By understanding psychology, marketers can create more effective campaigns that resonate with their target audience.


In this article, we will look at a few ways you can use psychology in order to be more creative when it comes to anything from emails to ad copy.


What are Cognitive Biases?

Cognitive biases are specific patterns of thinking that can lead us to judge things not as they really are. These biases can affect our thinking in a number of ways, such as by causing us to focus on information that confirms our beliefs while ignoring information that contradicts them.


Learning about cognitive biases can help us to be more aware of the ways that our own thinking can lead us astray, and it can also help us to be more critical of the information we encounter. By being more aware of our own cognitive biases, we can take steps to correct them and make better decisions.


On the flip side, understanding cognitive biases can also help us to become better more persuasive marketers. Copywriting, for example, is often called an art and a science. The art comes from creativity and flow of communication, and the science comes from the persuasiveness of what you’re trying to get across.


Cognitive Biases You Can Use In Your Marketing


Cognitive biases can influence people’s perceptions of products and brands, which can impact how likely they are to buy them. Therefore, it is important for businesses to be aware of the most common cognitive biases and how they can influence customers’ behavior.


Here are the top 9 biases, I lean into in order to give that extra persuasive punch to my copy, ads, and content.

1. Bandwagon effect

The bandwagon effect is a cognitive bias that occurs when people think that others are doing something because it is the right thing to do, not because they personally believe in it. 


Restaurants with lots of people inside often raise the most intrigue for this reason. 


This bias can be used in marketing copy to persuade people to buy a product or service by highlighting how many other people have already made the same decision.


A recent example I’ve seen of this is on certain stores that have LIVE shopper notifications, which continually pop up whenever anyone buys something from an online store (or every few seconds, since many of them are actually fake).

2. Confirmation bias

The confirmation bias is a cognitive bias that occurs when people selectively seek out information that confirms their preexisting beliefs. This bias can be used in marketing to persuade people to buy a product or service by highlighting how it meets their specific needs and preferences.


This is often used in the PAS (pain-agitate-solve) model and works best when you really do the work in understanding your audience’s avatar. 


The more you understand them, the more you can talk about and agitate their pain points directing them to your offer.


3. Reciprocity bias

The reciprocity bias is a cognitive bias that occurs when people feel obliged to return favors done for them. This bias can be used in marketing to persuade people to buy a product or service by offering them a free trial or sample.

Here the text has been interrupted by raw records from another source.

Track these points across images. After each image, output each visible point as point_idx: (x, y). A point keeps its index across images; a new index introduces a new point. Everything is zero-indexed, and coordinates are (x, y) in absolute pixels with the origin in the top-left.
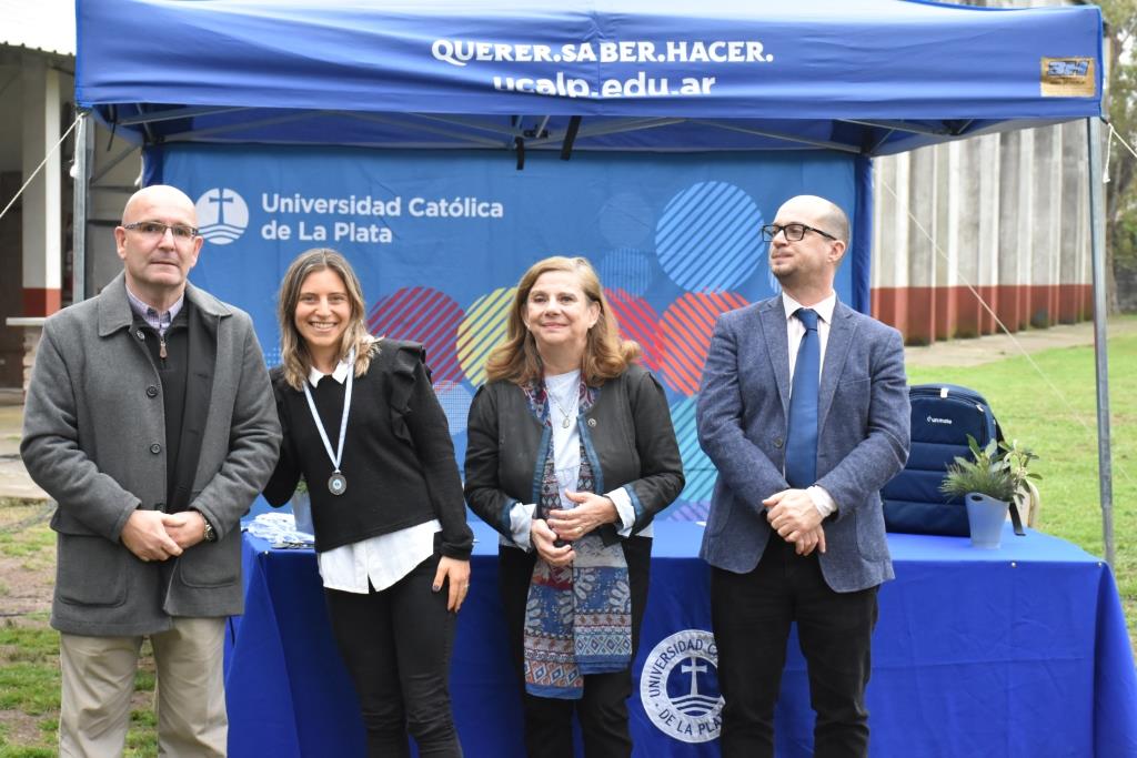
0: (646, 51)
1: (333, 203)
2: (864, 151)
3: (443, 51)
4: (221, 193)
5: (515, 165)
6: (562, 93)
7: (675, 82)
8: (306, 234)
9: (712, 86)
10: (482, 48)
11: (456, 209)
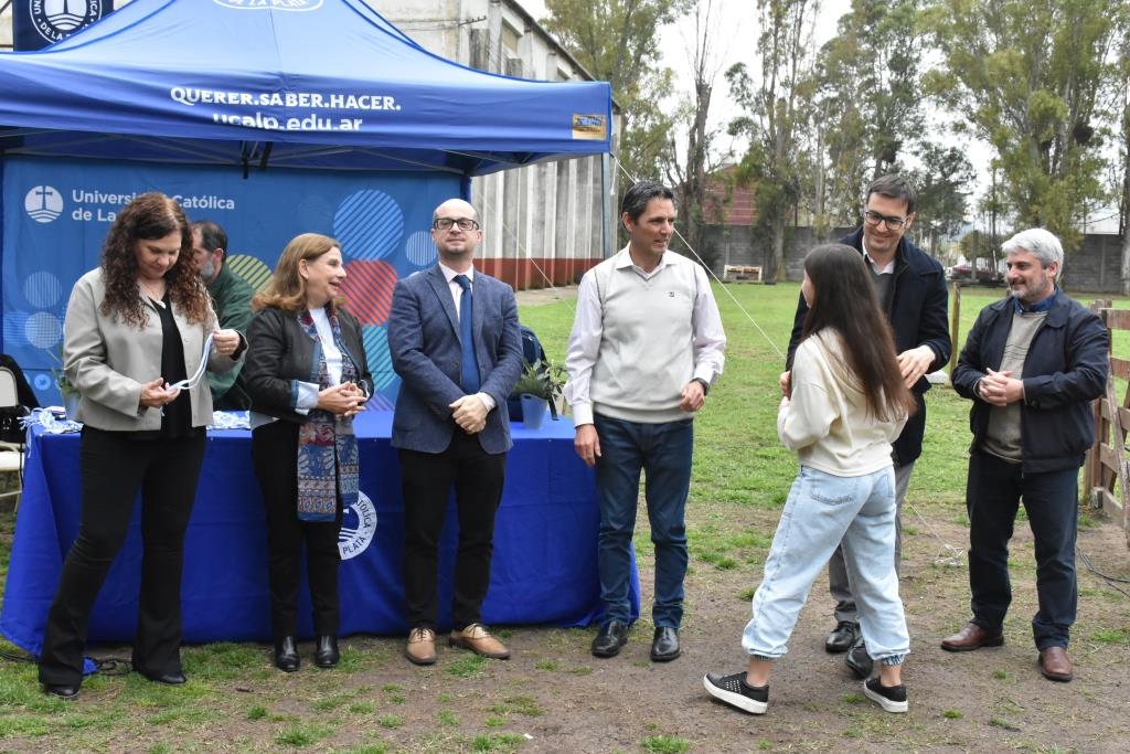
0: (317, 100)
1: (120, 197)
2: (466, 173)
3: (178, 95)
4: (44, 189)
5: (242, 175)
6: (260, 126)
7: (336, 122)
8: (102, 217)
9: (360, 125)
10: (205, 94)
11: (203, 204)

The first time I saw this used was in an expensive car dealership, which is actually commonplace. The salesman often brings out food, coffee, or even champagne before you’ve even bought anything.

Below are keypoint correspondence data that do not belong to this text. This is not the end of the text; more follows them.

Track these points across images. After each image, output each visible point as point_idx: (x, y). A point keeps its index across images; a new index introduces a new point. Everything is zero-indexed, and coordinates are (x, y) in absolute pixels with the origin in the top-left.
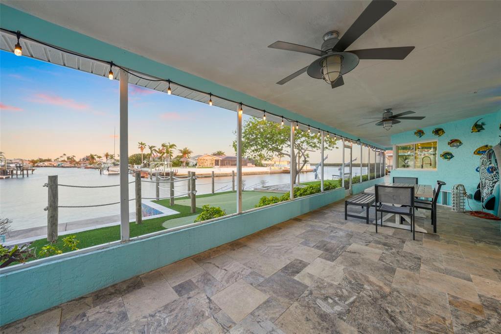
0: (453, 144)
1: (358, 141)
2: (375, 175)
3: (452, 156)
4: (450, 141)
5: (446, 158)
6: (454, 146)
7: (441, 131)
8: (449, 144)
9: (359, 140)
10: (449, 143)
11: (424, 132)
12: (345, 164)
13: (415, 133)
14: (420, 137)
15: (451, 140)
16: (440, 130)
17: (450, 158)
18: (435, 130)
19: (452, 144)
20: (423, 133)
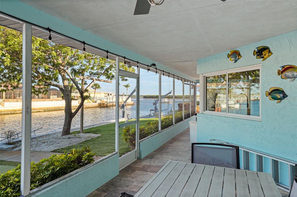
0: (285, 73)
1: (152, 67)
2: (183, 116)
3: (285, 96)
4: (281, 69)
5: (275, 98)
6: (287, 77)
7: (267, 50)
8: (280, 73)
9: (154, 65)
10: (279, 71)
11: (241, 53)
12: (161, 96)
13: (229, 56)
14: (236, 61)
15: (283, 67)
16: (265, 49)
17: (281, 99)
18: (256, 50)
19: (283, 75)
20: (239, 55)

Funnily enough, your brain only processes that you’ve been given something and that it has a desire to reciprocate. The fact that you’re given a plate of $2 cookies to persuade you to buy a $75,000 car doesn’t actually compute as you might think on that subconscious level, making this a very powerful bias to hit on.


You can hit on this with your own selling by ensuring you offer lead magnets or free trials with a decent amount of value. Customers feeling like they’ve gotten something from you for free may be triggered into buying.


4. Social proof

The social proof cognitive bias is the tendency for people to rely on the actions of others to guide their own behavior. This bias can be used in marketing to persuade people to buy a product or service by showing them how many other people have already purchased it.

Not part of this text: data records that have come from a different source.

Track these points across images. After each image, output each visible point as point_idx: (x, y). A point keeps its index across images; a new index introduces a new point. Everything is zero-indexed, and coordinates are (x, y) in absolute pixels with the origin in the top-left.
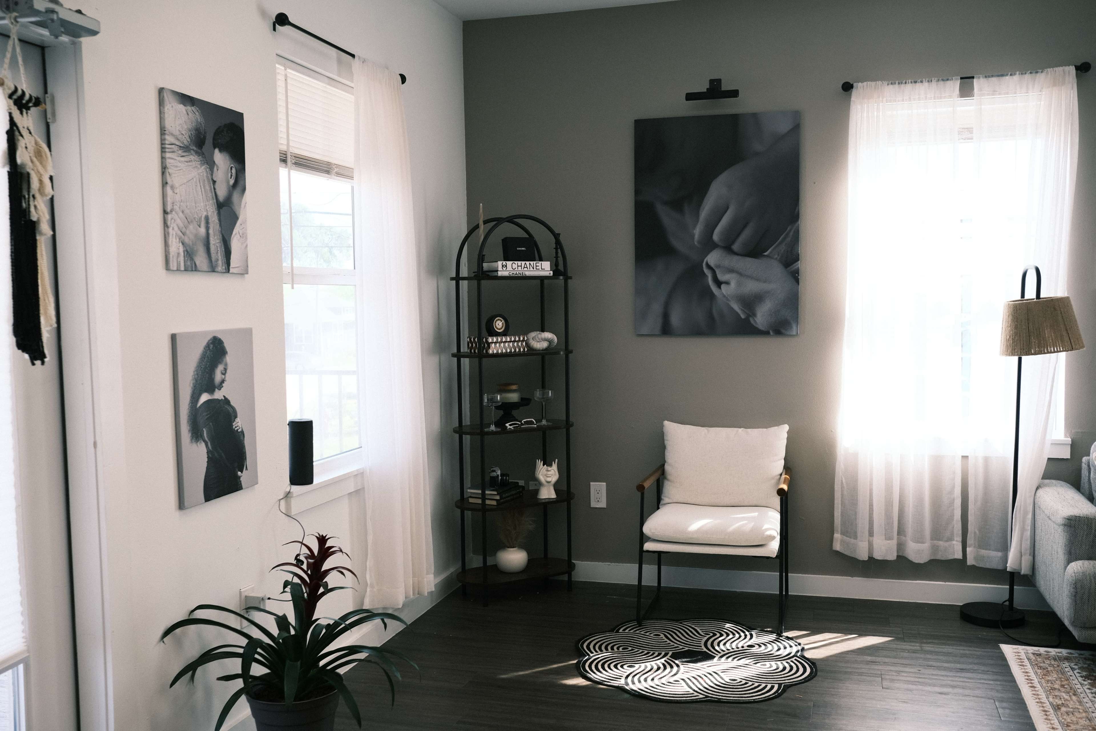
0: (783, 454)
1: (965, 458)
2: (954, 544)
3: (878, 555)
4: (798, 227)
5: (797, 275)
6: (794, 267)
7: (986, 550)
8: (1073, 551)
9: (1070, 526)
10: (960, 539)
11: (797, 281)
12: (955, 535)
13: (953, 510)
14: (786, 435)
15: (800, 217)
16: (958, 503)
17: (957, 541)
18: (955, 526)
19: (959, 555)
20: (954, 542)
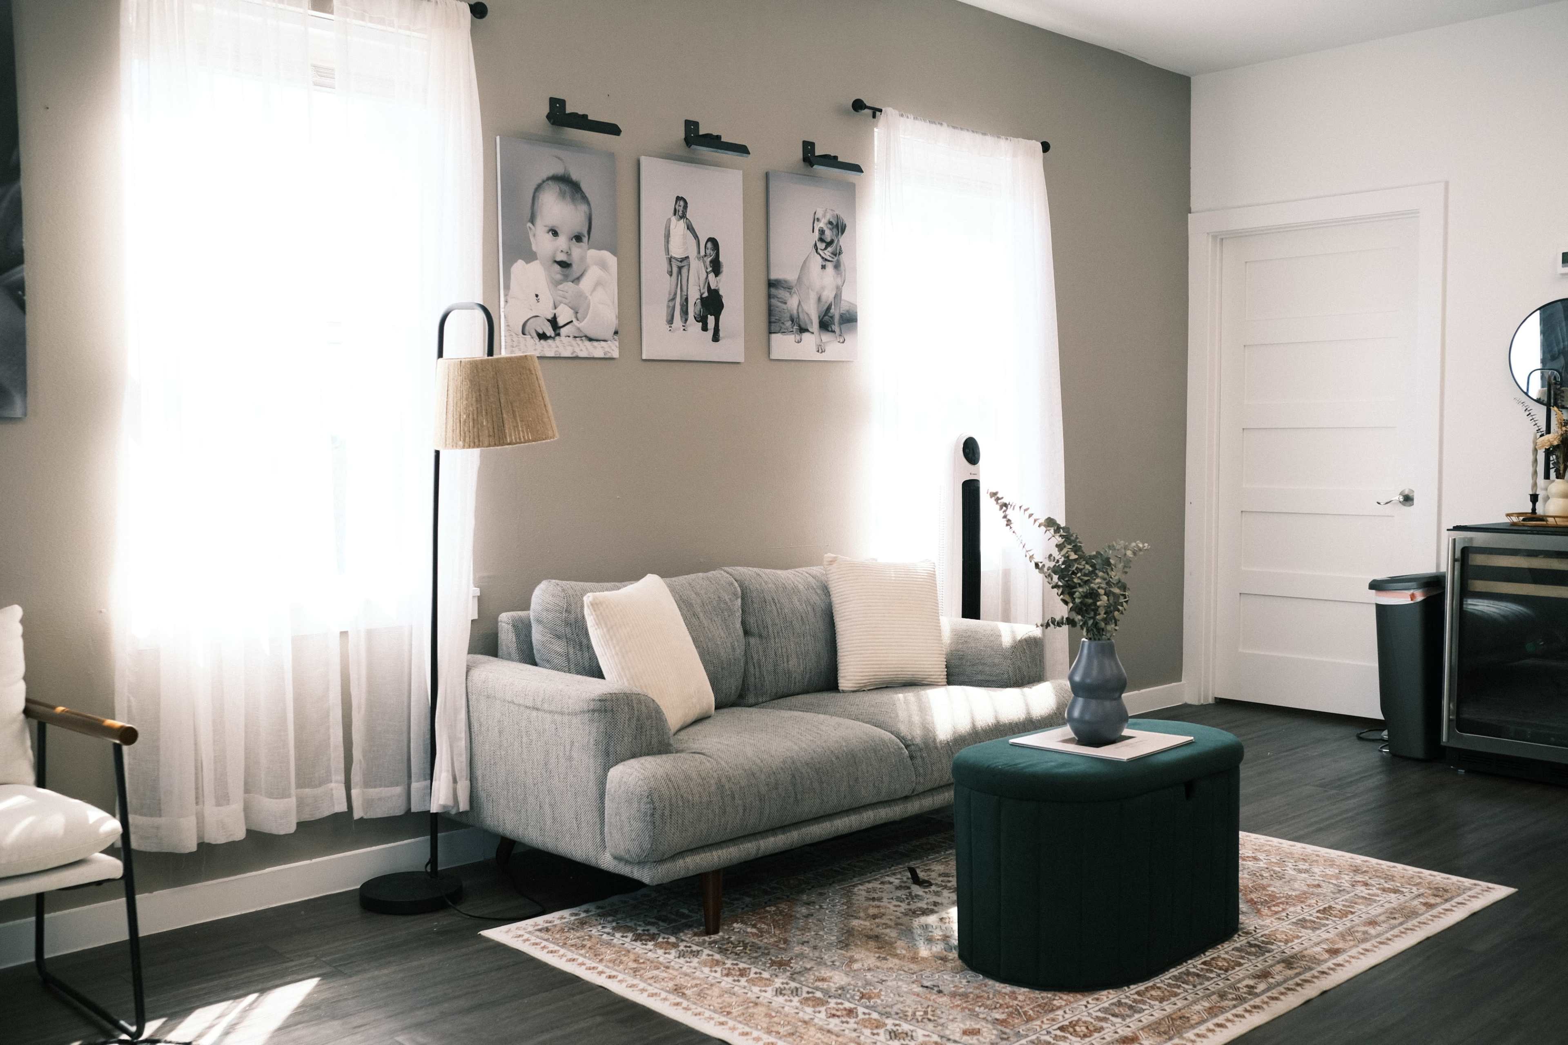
0: (20, 667)
1: (344, 634)
2: (332, 790)
3: (216, 836)
4: (19, 192)
5: (20, 293)
6: (13, 275)
7: (375, 787)
8: (611, 749)
9: (606, 711)
10: (341, 777)
11: (21, 305)
12: (333, 772)
13: (328, 728)
14: (19, 629)
15: (22, 174)
16: (337, 715)
17: (336, 782)
18: (333, 756)
19: (342, 807)
20: (333, 785)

Social proof is probably the most popular bias you see hit on. 


Ever seen a heap of testimonials on a sales page or email? This is what the marketer is trying to hit on. Very similar to the bandwagon effect, except less so in real-time and more illustrating past results.


You should use social proof as much as possible if you’re selling almost any kind of product. Very powerful.


5. Authority bias:

The authority bias is the cognitive bias that occurs when people defer to authority figures even when those authority figures may not be experts on the subject at hand. 


This bias can be used in marketing to persuade people to buy a product or service by framing it as being endorsed by an authority figure in the industry.


The authority bias is used a lot.  A common strategy employed by news channels is to get a famous singer or influencer to talk about something they have no expertise in purely because they have fame-based authority. And, people actually put a lot of weight on what they say even though it logically doesn’t make sense.

Auction houses also use this by putting the announcer up on a podium, which helps his words carry more weight. 


In fact, if you’re ever somewhere being sold something and the individual doing the selling is above you, on a stage, or in some way the center of attention, they’re likely attempting to trip your authority bias.


6. Ostrich effect:

The ostrich effect is the cognitive bias that occurs when people bury their heads in the sand and avoid dealing with difficult problems. This bias can be used in marketing to persuade people to buy a product or service by highlighting its ability to solve difficult problems.


You see this in a lot of get-rich-quick schemes, side hustle ideas, and certain scammy SaaS products. They’re often advertised as formulas, blueprints, turn-key, push-button solutions. In other words, you just buy it, stick your head in the sand and it’ll solve all your problems.


While I’m not saying you should sell get-rich-quick schemes, do be wary of making your products sound overly complicated. Making something sound easy is a powerful buyer trigger.


7. Sunk Cost Fallacy

The sunk cost fallacy is the cognitive bias that occurs when people continue investing in something because they have invested so much money or time into it, regardless of whether or not it is rational to do so.


This fallacy can be used in marketing to persuade people to buy a product or service by emphasizing how much they have already invested in it.


This is used to great effect when selling info products and courses. Offering the first units for free and upselling later on. The power behind that is the user is already engaged in the program and has already come so far. They have felt progress, they have put the effort in, and will be willing to pay to keep going.


8. Framing effect

The framing effect is the cognitive bias that occurs when people make decisions based on how information is presented rather than on its actual content. This effect can be used in copywriting to persuade people to buy a product or service by framing it in a positive or negative light.


You mostly see this when marketers employ statistics that support their argument and omit ones that don’t.


The contrast bias is somewhat of a subset of this, and you’ve probably seen it within or just before a call-to-action to frame a price.


Instead of, “Buy now for 8.99,” it’s “Buy now for the price of a small pizza!”


People resonate with contrast to something else more than pure numbers. A great habit to employ within your copy.


9. Availability heuristic

The availability heuristic is the cognitive bias that occurs when people make judgments about how likely something is based on how easily they can think of examples of it happening. 


This heuristic can be used in marketing copywriting to persuade people to buy a product or service by providing them with lots of examples of it being successful.


While testimonials themselves don’t hit on this, if you have a large volume of testimonials, then it’s the volume that will trigger this.


If 999 out of 1,000 of your students made money with your program, this would naturally be a huge trigger in getting people to buy (if you could prove it effectively).


To Wrap up


Remember that on a fundamental level, people hand over their money when they feel that the value they get in return is worth more than the money they are handing over.

An exchange of value over a bridge of trust. It’s really that simple.


Now, you may be thinking. Isn’t this manipulation? Can’t this be used for bad? And the answer is, yes


It can be, and it is. Every single day. 


However, knowing and understanding these biases also help not only protect yourself but to help sell products and services that are going to help other people and push them over the line. I take it you are selling something you actually believe is going to help people.


If not, that’s likely another article on morality that needs diving into. A topic outside the scope of this article, So, on that note, thank you for reading and start considering how you can use cognitive biases going forward.